Q: Do you consider yourself a feminist?
A: I embrace the value, uniqueness and equality of every person and that is for me what feminism stands for. I wish there was another word that would not have a gender connotation to oppose to the concept of Patriarchy. As with any other label used to gather many people with similar ideas, there are different ways to understand feminism and the nuances of what feminism is, is easily lost within this broad label. There are some feminists that do not appreciate my focus on maternity because they have been trying to conquer other roles for women to occupy and talking about motherhood seems like a step backwards to them. But for most of the women alive today motherhood is a reality. My work is created in order to counteract the predominant over medicated and detached view of maternity.
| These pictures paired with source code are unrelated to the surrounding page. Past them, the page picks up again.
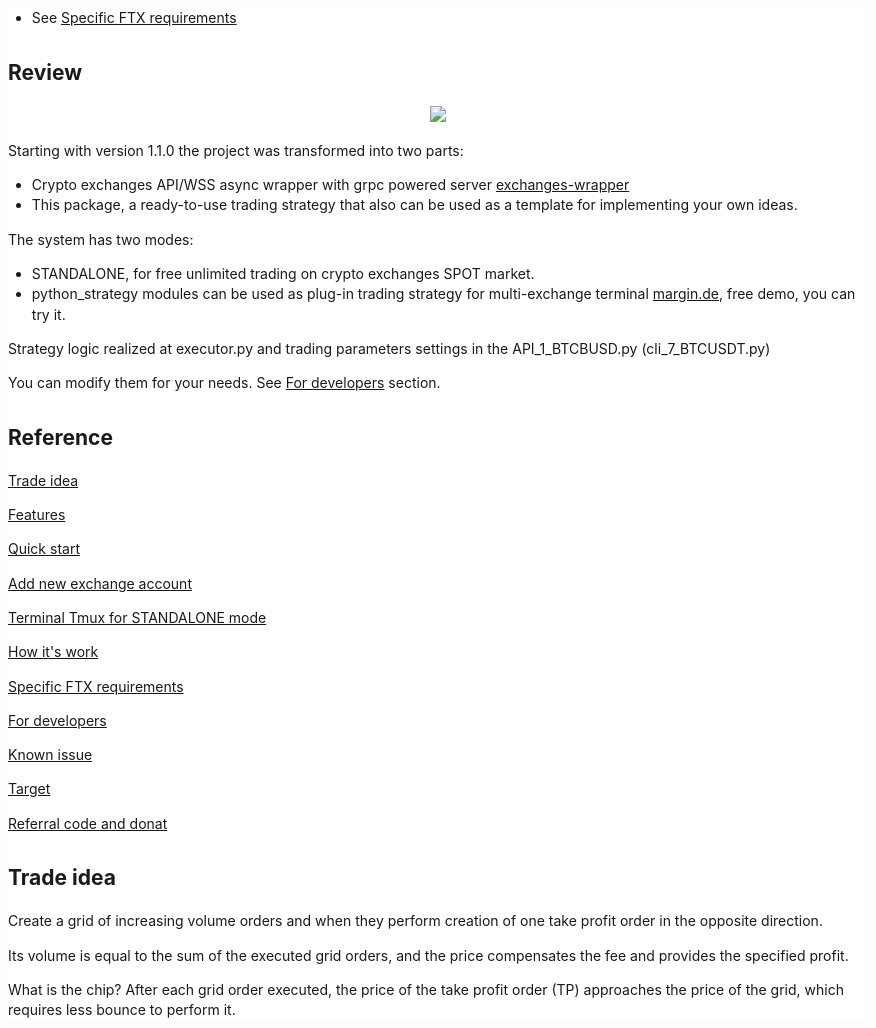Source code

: * See <a href="#specific-ftx-requirements">Specific FTX requirements</a>

## Review
<p align="center"><img src="https://gist.githubusercontent.com/DogsTailFarmer/b650b9b199666700d2839fb46d3aa1d7/raw/657ea8e7ad79df66d9d373776aeeb8614241f03f/architecture.svg"></p>

Starting with version 1.1.0 the project was transformed into two parts:
* Crypto exchanges API/WSS async wrapper with grpc powered server [exchanges-wrapper](https://github.com/DogsTailFarmer/exchanges-wrapper)
* This package, a ready-to-use trading strategy that also can be used as a template for implementing your own ideas.

The system has two modes:
* STANDALONE, for free unlimited trading on crypto exchanges SPOT market.
* python_strategy modules can be used as plug-in trading strategy for multi-exchange terminal
<a href="#margin">margin.de</a>, free demo, you can try it.

Strategy logic realized at executor.py and trading parameters settings in the API_1_BTCBUSD.py (cli_7_BTCUSDT.py)

You can modify them for your needs. See <a href="#for-developers">For developers</a> section.

## Reference

<a href="#trade-idea">Trade idea</a>

<a href="#features">Features</a>

<a href="#quick-start">Quick start</a>

<a href="#add-new-exchange-account">Add new exchange account</a>

<a href="#tmux">Terminal Tmux for STANDALONE mode</a>

<a href="#how-its-work">How it's work</a>

<a href="#specific-ftx-requirements">Specific FTX requirements</a>

<a href="#for-developers">For developers</a>

<a href="#known-issue">Known issue</a>

<a href="#target">Target</a>

<a href="#referral-link">Referral code and donat</a>

## Trade idea
<p id="trade-idea"></p>

Create a grid of increasing volume orders and when they perform
creation of one take profit order in the opposite direction.

Its volume is equal to the sum of the executed grid orders,
and the price compensates the fee and provides the specified profit.

What is the chip? After each grid order executed, the price of the take profit order (TP)
approaches the price of the grid, which requires less bounce to perform it.
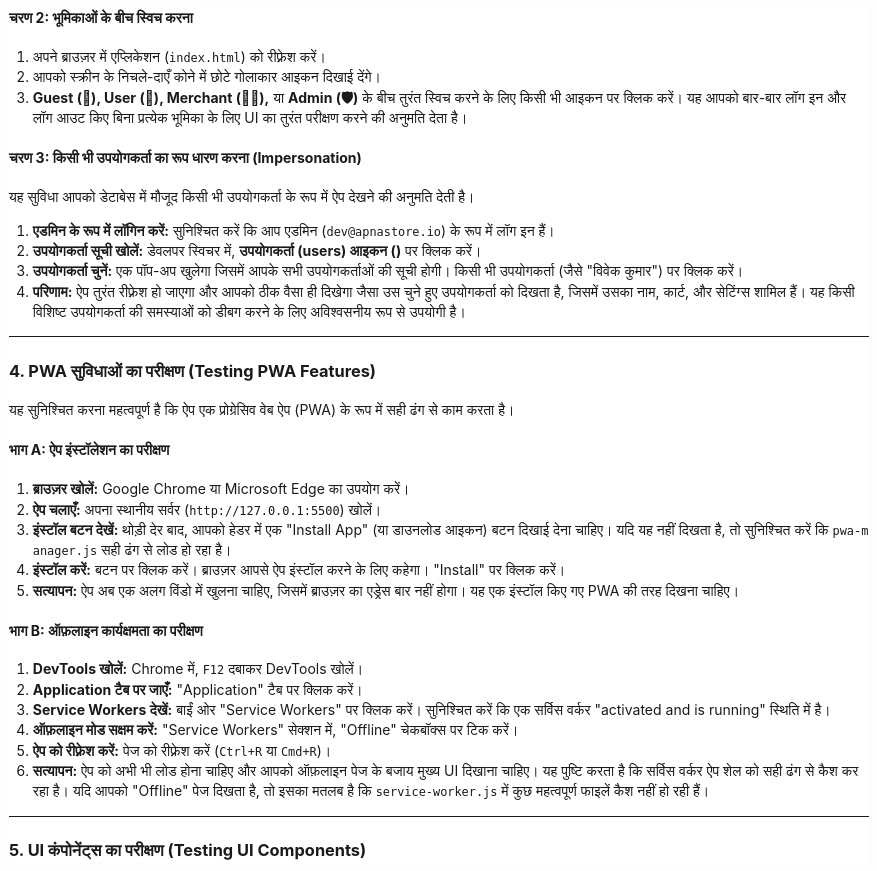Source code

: #### चरण 2: भूमिकाओं के बीच स्विच करना
1.  अपने ब्राउज़र में एप्लिकेशन (`index.html`) को रीफ़्रेश करें।
2.  आपको स्क्रीन के निचले-दाएँ कोने में छोटे गोलाकार आइकन दिखाई देंगे।
3.  **Guest (👤), User (👨), Merchant (👩‍💼),** या **Admin (🛡️)** के बीच तुरंत स्विच करने के लिए किसी भी आइकन पर क्लिक करें। यह आपको बार-बार लॉग इन और लॉग आउट किए बिना प्रत्येक भूमिका के लिए UI का तुरंत परीक्षण करने की अनुमति देता है।

#### चरण 3: किसी भी उपयोगकर्ता का रूप धारण करना (Impersonation)
यह सुविधा आपको डेटाबेस में मौजूद किसी भी उपयोगकर्ता के रूप में ऐप देखने की अनुमति देती है।
1.  **एडमिन के रूप में लॉगिन करें:** सुनिश्चित करें कि आप एडमिन (`dev@apnastore.io`) के रूप में लॉग इन हैं।
2.  **उपयोगकर्ता सूची खोलें:** डेवलपर स्विचर में, **उपयोगकर्ता (users) आइकन (<i class="fas fa-users"></i>)** पर क्लिक करें।
3.  **उपयोगकर्ता चुनें:** एक पॉप-अप खुलेगा जिसमें आपके सभी उपयोगकर्ताओं की सूची होगी। किसी भी उपयोगकर्ता (जैसे "विवेक कुमार") पर क्लिक करें।
4.  **परिणाम:** ऐप तुरंत रीफ़्रेश हो जाएगा और आपको ठीक वैसा ही दिखेगा जैसा उस चुने हुए उपयोगकर्ता को दिखता है, जिसमें उसका नाम, कार्ट, और सेटिंग्स शामिल हैं। यह किसी विशिष्ट उपयोगकर्ता की समस्याओं को डीबग करने के लिए अविश्वसनीय रूप से उपयोगी है।

---

### 4. PWA सुविधाओं का परीक्षण (Testing PWA Features)

यह सुनिश्चित करना महत्वपूर्ण है कि ऐप एक प्रोग्रेसिव वेब ऐप (PWA) के रूप में सही ढंग से काम करता है।

#### भाग A: ऐप इंस्टॉलेशन का परीक्षण

1.  **ब्राउज़र खोलें:** Google Chrome या Microsoft Edge का उपयोग करें।
2.  **ऐप चलाएँ:** अपना स्थानीय सर्वर (`http://127.0.0.1:5500`) खोलें।
3.  **इंस्टॉल बटन देखें:** थोड़ी देर बाद, आपको हेडर में एक "Install App" (या डाउनलोड आइकन) बटन दिखाई देना चाहिए। यदि यह नहीं दिखता है, तो सुनिश्चित करें कि `pwa-manager.js` सही ढंग से लोड हो रहा है।
4.  **इंस्टॉल करें:** बटन पर क्लिक करें। ब्राउज़र आपसे ऐप इंस्टॉल करने के लिए कहेगा। "Install" पर क्लिक करें।
5.  **सत्यापन:** ऐप अब एक अलग विंडो में खुलना चाहिए, जिसमें ब्राउज़र का एड्रेस बार नहीं होगा। यह एक इंस्टॉल किए गए PWA की तरह दिखना चाहिए।

#### भाग B: ऑफ़लाइन कार्यक्षमता का परीक्षण

1.  **DevTools खोलें:** Chrome में, `F12` दबाकर DevTools खोलें।
2.  **Application टैब पर जाएँ:** "Application" टैब पर क्लिक करें।
3.  **Service Workers देखें:** बाईं ओर "Service Workers" पर क्लिक करें। सुनिश्चित करें कि एक सर्विस वर्कर "activated and is running" स्थिति में है।
4.  **ऑफ़लाइन मोड सक्षम करें:** "Service Workers" सेक्शन में, "Offline" चेकबॉक्स पर टिक करें।
5.  **ऐप को रीफ़्रेश करें:** पेज को रीफ़्रेश करें (`Ctrl+R` या `Cmd+R`)।
6.  **सत्यापन:** ऐप को अभी भी लोड होना चाहिए और आपको ऑफ़लाइन पेज के बजाय मुख्य UI दिखाना चाहिए। यह पुष्टि करता है कि सर्विस वर्कर ऐप शेल को सही ढंग से कैश कर रहा है। यदि आपको "Offline" पेज दिखता है, तो इसका मतलब है कि `service-worker.js` में कुछ महत्वपूर्ण फाइलें कैश नहीं हो रही हैं।

---

### 5. UI कंपोनेंट्स का परीक्षण (Testing UI Components)
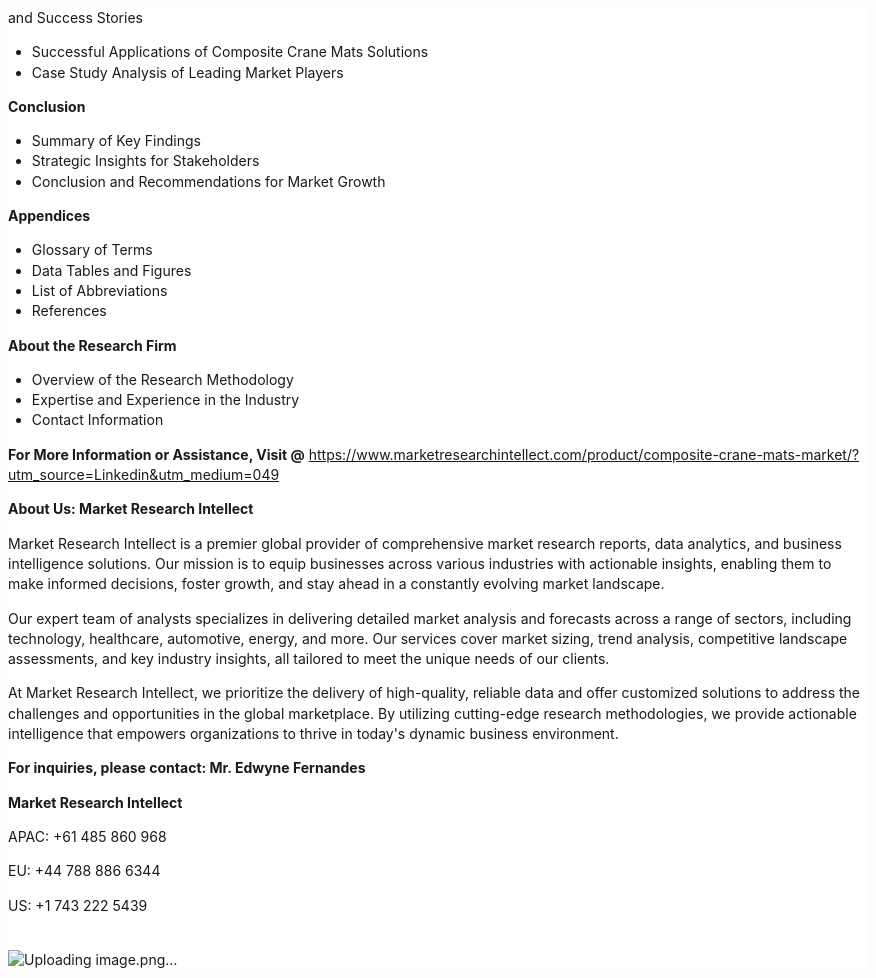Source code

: and Success Stories</strong></p><ul><li>Successful Applications of Composite Crane Mats Solutions</li><li>Case Study Analysis of Leading Market Players</li></ul><p><strong>Conclusion</strong></p><ul><li>Summary of Key Findings</li><li>Strategic Insights for Stakeholders</li><li>Conclusion and Recommendations for Market Growth</li></ul><p><strong>Appendices</strong></p><ul><li>Glossary of Terms</li><li>Data Tables and Figures</li><li>List of Abbreviations</li><li>References</li></ul><p><strong>About the Research Firm</strong></p><ul><li>Overview of the Research Methodology</li><li>Expertise and Experience in the Industry</li><li>Contact Information</li></ul></div><div class="article-main__content" data-test-id="publishing-text-block"><p><span class="font-[700]"><strong>For More Information or Assistance, Visit @</strong>&nbsp;<a href="https://www.marketresearchintellect.com/product/composite-crane-mats-market/?utm_source=Linkedin&utm_medium=049">https://www.marketresearchintellect.com/product/composite-crane-mats-market/?utm_source=Linkedin&utm_medium=049</a></span></p><p><strong>About Us: Market Research Intellect</strong></p><p>Market Research Intellect is a premier global provider of comprehensive market research reports, data analytics, and business intelligence solutions. Our mission is to equip businesses across various industries with actionable insights, enabling them to make informed decisions, foster growth, and stay ahead in a constantly evolving market landscape.</p><p>Our expert team of analysts specializes in delivering detailed market analysis and forecasts across a range of sectors, including technology, healthcare, automotive, energy, and more. Our services cover market sizing, trend analysis, competitive landscape assessments, and key industry insights, all tailored to meet the unique needs of our clients.</p><p>At Market Research Intellect, we prioritize the delivery of high-quality, reliable data and offer customized solutions to address the challenges and opportunities in the global marketplace. By utilizing cutting-edge research methodologies, we provide actionable intelligence that empowers organizations to thrive in today's dynamic business environment.</p><p><strong>For inquiries, please contact: Mr. Edwyne Fernandes</strong></p><p><strong>Market Research Intellect</strong></p><p>APAC: +61 485 860 968</p><p>EU: +44 788 886 6344</p><p>US: +1 743 222 5439</p></div><div class="article-main__content" data-test-id="publishing-text-block">&nbsp;</div>
![Uploading image.png…]()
Q: Can art change the way we perceive our life?
A: Once all essential necessities such as food, health and shelter are guaranteed, art can have an amazing impact on our lives. It can influence thought, provoke dialogue and question all facets of existence: from politics to education, from religion to entertainment. Art has a way of transforming ideas into emotions and that has the potential of awakening society from indifference and indoctrination.